## 本文

+ + + + +

スクレイピングとはデータを収集・加工すること
スクレイピングという言葉は英語で「scraping」と書き、日本語では「こする」「削り取る」という意味を持つ単語です。またIT業界でのスクレイピングは、任意のサイトの情報を収集・加工することで必要なデータを抽出することを指します。
スクレイピングはツールを使用して自動的にデータを収集、加工することが多いですが、ツールの中にはノーコードでスクレイピングできるツールもあり、Webマーケティングなどの分野で注目を集めている技術です。
しかし、スクレイピングを行う際には、セキュリティや法律的な観点から注意すべき点がいくつかあります。注意点をしっかり確認せずにスクレイピングを行った場合、法律に触れてしまう可能性もあります。
そこで本記事では、スクレイピングの概要やツール、注意点などを解説します。これからスクレイピングをしようと考えている方は、ぜひ本記事を参考にしてください。
スクレイピングの活用場面
スクレイピングはWebサイトのデータを自動的に収集・解析しますが、具体的にどういった場面で活用するのでしょうか。ここでは、スクレイピングの活用場面をいくつか紹介します。
Webマーケティングのデータ解析
スクレイピングは、Webマーケティングなどで大量のデータを解析したい場合に使われます。例えば、ECサイトのデータを解析して、自社の売上向上を目指す場合などが挙げられます。
競合している会社や、同じような商品を取り扱うサイトのデータを収集し、データの加工ができれば、そこから自社の価格や品揃えが適切か判断できます。この際に他社のWebページを1ページずつ手動で調べていくのは大変ですが、スクレイピングであれば効率的な調査が可能です。
ニュースやトレンドの収集
世の中の動きを知ることで、市場の動向に適応したり、顧客ニーズの変化に対応できたりします。手動でリサーチするのは時間的・人員的なコストが多くかかりますが、スクレイピングによって関連トピックの情報を自動で収集できます。
例えば、SNSやニュースサイトをスクレイピングし、特定のキーワードやトピックに関する投稿数や言及頻度を集計することで、トレンド情報を収集します。これらの情報は、マーケティングやコンテンツ制作に活かすことも可能です。
このように、効率的にトレンド情報を収集するには、スクレイピングが役立ちます。
コンテンツ収集と集約
イベントの情報や商品レビューなど、特定の情報を収集したい場合においても、スクレイピングが役立ちます。コンテンツのニーズを調べることで、ユーザに対する有効なアプローチを行えます。
例えば、映画や書籍のレビューに関する情報を集め、それらのジャンルにアプローチできるユーザに向けて自社サービスを勧めます。さまざまなユーザの声を拾うことで、マーケティング戦略に活かせるでしょう。
SEO分析
SEO分析においても、スクレイピングは非常に有効です。競合サイトのSEOパフォーマンスをリサーチし、自社サイトのSEO戦略に活かすことができます。スクレイピングによってGoogleの検索結果ページを解析し、競合の順位や内容を把握できます。

+ + + + +

## 指示 A
本文によると、競合サイトのデータを調べるときにスクレイピングが役立つのはなぜか。本文が挙げる理由に沿って、一文から三文で説明しなさい。
## 指示 B
スクレイピングを解説した本文の続きを、最後の文の後から書き進めなさい。

+ + + + +

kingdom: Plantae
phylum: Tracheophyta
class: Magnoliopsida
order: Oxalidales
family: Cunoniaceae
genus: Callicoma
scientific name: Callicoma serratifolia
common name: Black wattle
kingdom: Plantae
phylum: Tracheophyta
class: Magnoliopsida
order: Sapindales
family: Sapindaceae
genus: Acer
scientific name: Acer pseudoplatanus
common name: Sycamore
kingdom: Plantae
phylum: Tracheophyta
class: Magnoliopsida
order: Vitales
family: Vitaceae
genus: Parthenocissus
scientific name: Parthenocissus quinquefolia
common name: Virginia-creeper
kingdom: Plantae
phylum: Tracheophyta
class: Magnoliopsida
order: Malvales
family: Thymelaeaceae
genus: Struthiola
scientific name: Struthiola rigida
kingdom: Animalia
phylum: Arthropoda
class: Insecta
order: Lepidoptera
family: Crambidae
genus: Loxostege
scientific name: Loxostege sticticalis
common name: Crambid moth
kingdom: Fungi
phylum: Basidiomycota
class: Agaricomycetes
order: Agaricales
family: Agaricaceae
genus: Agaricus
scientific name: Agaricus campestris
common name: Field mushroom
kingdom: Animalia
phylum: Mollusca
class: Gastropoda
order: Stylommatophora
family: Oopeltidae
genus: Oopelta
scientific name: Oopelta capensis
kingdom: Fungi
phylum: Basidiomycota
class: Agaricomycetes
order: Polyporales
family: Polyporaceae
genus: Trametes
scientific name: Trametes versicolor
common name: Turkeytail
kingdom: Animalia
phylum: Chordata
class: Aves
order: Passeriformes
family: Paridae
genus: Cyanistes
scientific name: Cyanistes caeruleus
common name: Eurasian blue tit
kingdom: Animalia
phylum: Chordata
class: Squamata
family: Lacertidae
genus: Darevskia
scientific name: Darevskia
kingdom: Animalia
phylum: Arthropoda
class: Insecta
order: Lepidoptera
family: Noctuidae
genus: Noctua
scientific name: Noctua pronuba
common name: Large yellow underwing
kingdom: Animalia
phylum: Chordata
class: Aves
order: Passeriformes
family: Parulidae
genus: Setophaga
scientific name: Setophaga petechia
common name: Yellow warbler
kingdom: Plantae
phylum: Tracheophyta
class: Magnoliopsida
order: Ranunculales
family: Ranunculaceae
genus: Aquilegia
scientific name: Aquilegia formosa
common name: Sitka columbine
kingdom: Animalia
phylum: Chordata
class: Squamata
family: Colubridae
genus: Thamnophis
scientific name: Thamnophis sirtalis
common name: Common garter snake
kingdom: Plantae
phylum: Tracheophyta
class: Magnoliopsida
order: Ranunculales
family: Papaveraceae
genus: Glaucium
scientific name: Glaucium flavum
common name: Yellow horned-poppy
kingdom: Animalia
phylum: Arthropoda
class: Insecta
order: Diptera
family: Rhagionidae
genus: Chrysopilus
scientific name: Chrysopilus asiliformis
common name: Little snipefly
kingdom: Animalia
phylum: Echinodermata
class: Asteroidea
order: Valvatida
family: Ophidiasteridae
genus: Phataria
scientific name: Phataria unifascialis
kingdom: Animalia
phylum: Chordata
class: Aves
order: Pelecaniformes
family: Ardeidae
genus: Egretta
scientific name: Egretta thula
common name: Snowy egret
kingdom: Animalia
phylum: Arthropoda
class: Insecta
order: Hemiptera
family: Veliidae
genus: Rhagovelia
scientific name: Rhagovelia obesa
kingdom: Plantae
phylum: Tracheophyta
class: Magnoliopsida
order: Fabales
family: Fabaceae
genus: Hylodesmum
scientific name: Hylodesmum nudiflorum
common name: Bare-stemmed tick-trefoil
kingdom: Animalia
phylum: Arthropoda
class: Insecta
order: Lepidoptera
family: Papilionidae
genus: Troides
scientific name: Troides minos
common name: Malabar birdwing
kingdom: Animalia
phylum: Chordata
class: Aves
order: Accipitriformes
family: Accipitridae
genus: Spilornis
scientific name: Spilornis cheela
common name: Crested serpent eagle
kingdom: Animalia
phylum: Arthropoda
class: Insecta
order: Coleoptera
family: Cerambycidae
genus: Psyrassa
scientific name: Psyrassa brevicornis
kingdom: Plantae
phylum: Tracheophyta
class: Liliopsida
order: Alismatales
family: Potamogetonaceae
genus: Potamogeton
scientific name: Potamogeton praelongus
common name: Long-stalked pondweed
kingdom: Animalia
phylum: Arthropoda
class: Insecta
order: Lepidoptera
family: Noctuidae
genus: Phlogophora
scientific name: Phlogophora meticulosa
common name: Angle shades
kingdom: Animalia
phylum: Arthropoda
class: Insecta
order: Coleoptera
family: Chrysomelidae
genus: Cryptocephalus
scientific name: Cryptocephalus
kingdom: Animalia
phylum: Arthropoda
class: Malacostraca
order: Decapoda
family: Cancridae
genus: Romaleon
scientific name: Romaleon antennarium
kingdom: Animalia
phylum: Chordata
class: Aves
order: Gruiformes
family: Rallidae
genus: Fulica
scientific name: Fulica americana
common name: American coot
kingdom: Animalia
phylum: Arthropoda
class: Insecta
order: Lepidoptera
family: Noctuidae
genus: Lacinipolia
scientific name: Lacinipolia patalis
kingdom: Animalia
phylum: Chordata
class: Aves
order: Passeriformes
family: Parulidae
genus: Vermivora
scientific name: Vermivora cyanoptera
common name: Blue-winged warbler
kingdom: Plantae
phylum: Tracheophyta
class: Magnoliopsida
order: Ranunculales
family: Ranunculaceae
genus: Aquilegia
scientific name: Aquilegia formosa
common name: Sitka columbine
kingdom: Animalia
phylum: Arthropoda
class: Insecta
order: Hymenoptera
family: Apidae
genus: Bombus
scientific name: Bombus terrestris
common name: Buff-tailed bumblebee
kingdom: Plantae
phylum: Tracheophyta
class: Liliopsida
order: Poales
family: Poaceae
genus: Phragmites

+ + + + +

## 解答 A
他社のWebページを1ページずつ手動で調べていくのは大変ですが、スクレイピングを使えば効率的に調査できるからです。収集したデータを加工することで、自社の価格や品揃えが適切かどうかを判断できます。

## 解答 B
また、自社サイトと競合サイトの検索順位の変動を追跡していくことで、最適なSEO戦略を練ることも可能です。Webサイトを運営する際には、欠かせない分析手段と言えるでしょう。
学術データの収集
卒論やレポートを作成する際に、特定分野の学術データが必要になるケースがあります。無数にあるデータの中から、必要なデータのみを手動でピックアップするのは簡単ではありません。
そこで、スクレイピングを活用することで、論文のメタデータの抽出や、研究データの集約などが自動化され、効率的に学術データの収集を行えます。データ収集にかかる時間を短縮できるため、その分執筆への時間を増やせて質の高いレポートを作成できます。
スクレイピングはクローリングやAPIとは違う
スクレイピングに似たものに、よくクローリングやAPIが挙げられますが、こちらは意味合いが異なりますので注意しましょう。ここからはクローリングやAPIとスクレイピングの違いについて解説します。
クローリング
クローリングとは、Googleが行っている情報検索の技術を指します。Googleのサイトのインデックスは、クローラというソフトウェアが管理しています。そして、このクローラがサイトを巡回することをクローリングと呼びます。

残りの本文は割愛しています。